Problem to solve » Starting at the first line of the data below, repeat each line word for word up to and including the line with "Review note (as".

Given material »

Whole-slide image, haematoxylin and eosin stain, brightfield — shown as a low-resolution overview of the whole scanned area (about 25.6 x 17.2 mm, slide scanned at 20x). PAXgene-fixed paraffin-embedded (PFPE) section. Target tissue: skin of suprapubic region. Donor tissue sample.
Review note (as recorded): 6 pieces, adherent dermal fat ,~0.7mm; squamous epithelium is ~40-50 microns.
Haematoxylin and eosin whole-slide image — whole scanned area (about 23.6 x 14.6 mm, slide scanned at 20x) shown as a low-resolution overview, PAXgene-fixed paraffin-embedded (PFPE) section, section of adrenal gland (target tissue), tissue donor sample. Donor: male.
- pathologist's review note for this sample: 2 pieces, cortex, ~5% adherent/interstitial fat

Reply to the exercise »
Whole-slide image, haematoxylin and eosin stain, brightfield — shown as a low-resolution overview of the whole scanned area (about 25.6 x 17.2 mm, slide scanned at 20x). PAXgene-fixed paraffin-embedded (PFPE) section. Target tissue: skin of suprapubic region. Donor tissue sample.
Review note (as recorded): 6 pieces, adherent dermal fat ,~0.7mm; squamous epithelium is ~40-50 microns.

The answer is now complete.